Lemon EVOO Pasta Primavera-The Little Shop of Olive Oils

Lemon EVOO Pasta Primavera


  • 12 oz. fusilli or rotini pasta
  • ¼ cup Lemon Premium Olive Oil 
  • 1 cup cherry tomatoes, halved
  • ½ cup fresh baby spinach
  • ½ cup diced bell pepper (color of your choice)
  • ½ cup fresh basil leaves, torn
  • ½ cup feta cheese, cubed
  • Zest of 1 lemon
  • 2 tablespoons fresh lemon juice
  • 1 tablespoon Mediterranean Spice Blend
  • Salt and freshly ground black pepper, to taste
  • Pine nuts or walnuts for added crunch (optional)

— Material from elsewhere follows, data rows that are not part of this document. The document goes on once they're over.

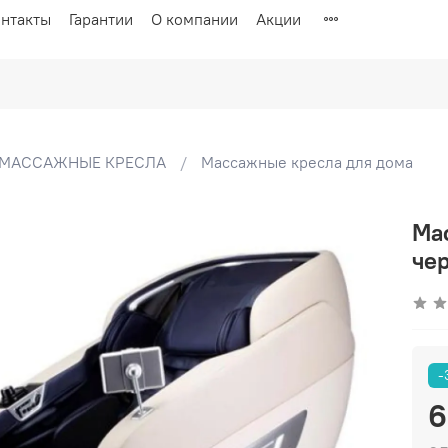
нтакты
Гарантии
О компании
Акции
МАССАЖНЫЕ КРЕСЛА
Массажные кресла для дома
Ма
че
-
6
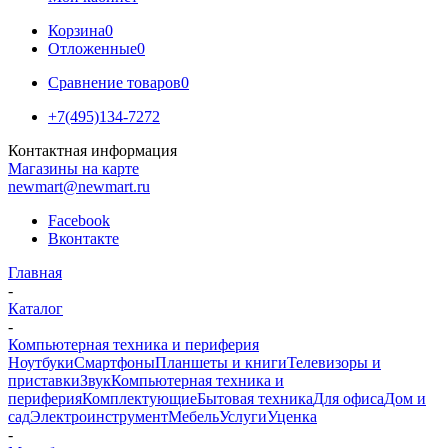
Корзина
0
Отложенные
0
Сравнение товаров
0
+7(495)134-7272
Контактная информация
Магазины на карте
newmart@newmart.ru
Facebook
Вконтакте
Главная
-
Каталог
-
Компьютерная техника и периферия
Ноутбуки
Смартфоны
Планшеты и книги
Телевизоры и
приставки
Звук
Компьютерная техника и
периферия
Комплектующие
Бытовая техника
Для офиса
Дом и
сад
Электроинструмент
Мебель
Услуги
Уценка
-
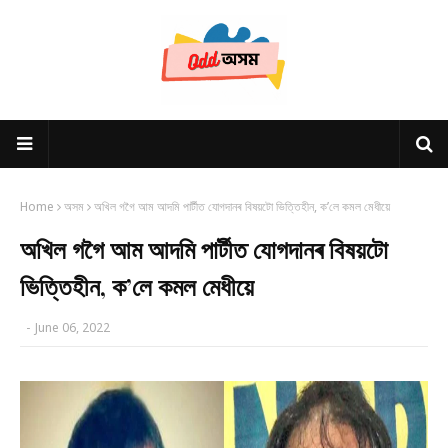
Home
অসম
অখিল গগৈ আম আদমি পাৰ্টীত যোগদানৰ বিষয়টো ভিত্তিহীন, ক’লে কমল মেধীয়ে
অখিল গগৈ আম আদমি পাৰ্টীত যোগদানৰ বিষয়টো
ভিত্তিহীন, ক’লে কমল মেধীয়ে
-
June 06, 2022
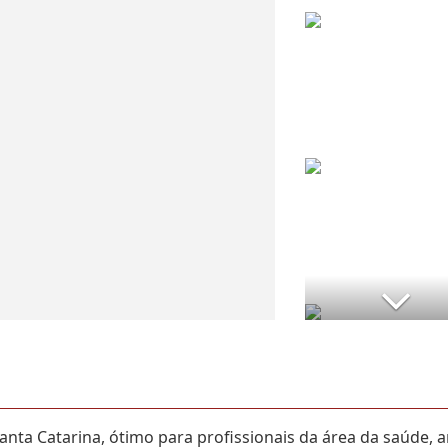
anta Catarina, ótimo para profissionais da área da saúde, 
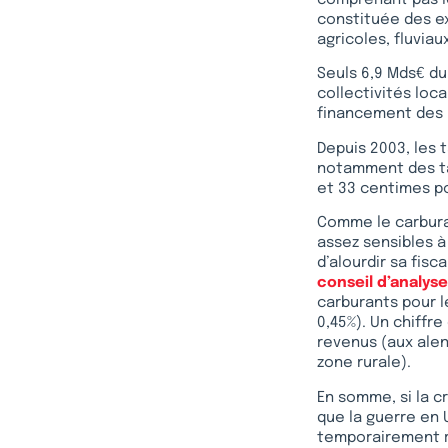
comprenant pas le
constituée des e
agricoles, fluviau
Seuls 6,9 Mds€ du
collectivités loca
financement des i
Depuis 2003, les 
notamment des tau
et 33 centimes po
Comme le carbura
assez sensibles à 
d’alourdir sa fisc
conseil d’analy
carburants pour l
0,45%). Un chiffr
revenus (aux alent
zone rurale).
En somme, si la cr
que la guerre en 
temporairement ré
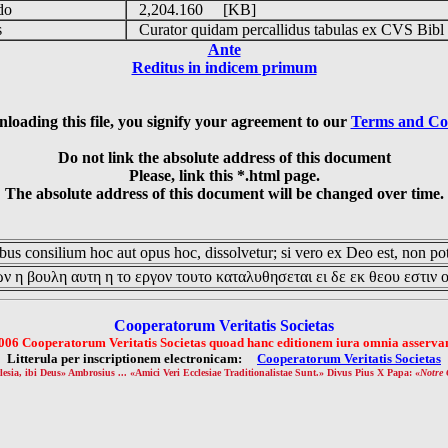
udo
2,204.160 [KB]
is
Curator quidam percallidus tabulas ex CVS Bibl
Ante
Reditus in indicem primum
loading this file, you signify your agreement to our
Terms and Co
Do not link the absolute address of this document
Please, link this *.html page.
The absolute address of this document will be changed over time.
us consilium hoc aut opus hoc, dissolvetur; si vero ex Deo est, non pot
ν η βουλη αυτη η το εργον τουτο καταλυθησεται ει δε εκ θεου εστιν 
Cooperatorum Veritatis Societas
006 Cooperatorum Veritatis Societas quoad hanc editionem iura omnia asservan
Litterula per inscriptionem electronicam:
Cooperatorum Veritatis Societas
lesia, ibi Deus» Ambrosius ... «Amici Veri Ecclesiae Traditionalistae Sunt.» Divus Pius X Papa: «
Notre 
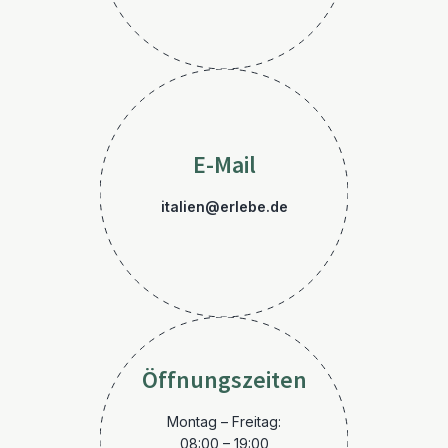
E-Mail
italien@erlebe.de
Öffnungszeiten
Montag – Freitag:
08:00 – 19:00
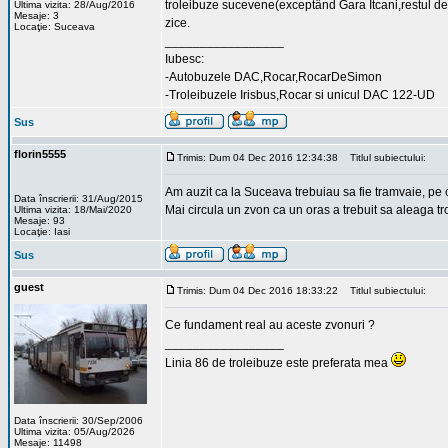
troleibuze sucevene(exceptând Gara Itcani,restul de 
Ultima vizita: 28/Aug/2016
Mesaje: 3
zice.
Locaţie: Suceava
_________________
Iubesc:
-Autobuzele DAC,Rocar,RocarDeSimon
-Troleibuzele Irisbus,Rocar si unicul DAC 122-UD
Sus
florin5555
Trimis: Dum 04 Dec 2016 12:34:38
Titlul subiectului:
Am auzit ca la Suceava trebuiau sa fie tramvaie, pe ce
Data înscrierii: 31/Aug/2015
Mai circula un zvon ca un oras a trebuit sa aleaga tro
Ultima vizita: 18/Mai/2020
Mesaje: 93
Locaţie: Iasi
Sus
guest
Trimis: Dum 04 Dec 2016 18:33:22
Titlul subiectului:
Ce fundament real au aceste zvonuri ?
_________________
Linia 86 de troleibuze este preferata mea
Data înscrierii: 30/Sep/2006
Ultima vizita: 05/Aug/2026
Mesaje: 11498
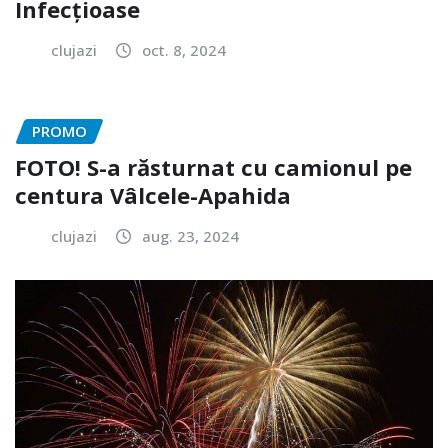
Infecțioase
clujazi
oct. 8, 2024
PROMO
FOTO! S-a răsturnat cu camionul pe
centura Vâlcele-Apahida
clujazi
aug. 23, 2024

  • Bring a large pot of salted water to a boil. Cook the pasta according to package instructions until al dente. Drain and rinse under cold water to cool. Set aside in a large mixing bowl.
  • While the pasta is cooking, prepare your cherry tomatoes, spinach, bell pepper, and basil.
  • In a small bowl, combine the Lemon EVOO, lemon zest, lemon juice, and Mediterranean spice blend. Whisk together and season with salt and pepper to taste.
  • To the bowl with the pasta, add the cherry tomatoes, spinach, bell pepper, and basil.
  • Drizzle the Lemon EVOO dressing over the pasta and vegetables, tossing to combine.
  • Add the cubed feta cheese to the salad. If using nuts, toast them in a dry pan until golden and sprinkle over the top of the salad for a nice crunch.
  • Toss everything gently once more and adjust the seasoning if necessary.
  • Serve the Pasta Primavera chilled or at room temperature as a bright and flavorful dish that's perfect for any occasion.